A coaxial cable 40 is used to connect the antenna to a transmitter-receiver (not shown) installed in the automobile. The coaxial cable 40 has an inner conductor (core) 42 and a tubular outer conductor 44 with an insulator (not shown) between the two conductors 42, 44. According to the invention the inner conductor 42 is connected to the feed point 28 to which the primary antenna 20 is connected, and the outer conductor 44 is connected to the secondary antenna 30. The outer conductor 44 is grounded at the chassis of the transmitter-receiver.

As shown in FIG. 2 the primary antenna 20 is of a rectangular grid pattern. The antenna 20 consists of two parallel vertical elements 21 having the same length, several parallel horizontal elements 22 which have the same length and intersect the vertical elements 21 at approximately the same intervals and two supplementary vertical elements 23 which connect the horizontal elements 22 to each other at their right-hand ends and left-hand ends, respectively. The two central vertical elements 21 connect at their lower ends to the feed point 28.

DATA SHOWN
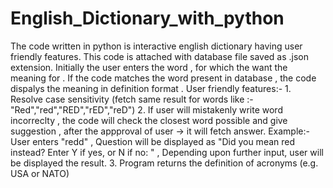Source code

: # English_Dictionary_with_python
The code written in python is interactive english dictionary having user friendly features. This code is attached with database file saved as .json extension. Initially the user enters the word , for which the want the meaning for . If the code matches the word present in database , the code dispalys the meaning in definition format .  User friendly features:- 1. Resolve case sensitivity (fetch same result for words like :- "Red","red","RED","rED","reD") 2. If user will mistakenly write word incorreclty , the code will check the closest word possible and give suggestion , after the appproval of user -> it will fetch answer.    Example:- User enters "redd" , Question will be displayed as "Did you mean red instead? Enter Y if yes, or N if no: " , Depending upon further input, user will be displayed the result. 3. Program returns the definition of acronyms (e.g. USA or NATO)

TASK DESCRIPTION
Can you return the part of the antenna passage between "As shown in" and "feed point 28.", inclusive, copied word for word?

EXERCISE OUTPUT
As shown in FIG. 2 the primary antenna 20 is of a rectangular grid pattern. The antenna 20 consists of two parallel vertical elements 21 having the same length, several parallel horizontal elements 22 which have the same length and intersect the vertical elements 21 at approximately the same intervals and two supplementary vertical elements 23 which connect the horizontal elements 22 to each other at their right-hand ends and left-hand ends, respectively. The two central vertical elements 21 connect at their lower ends to the feed point 28.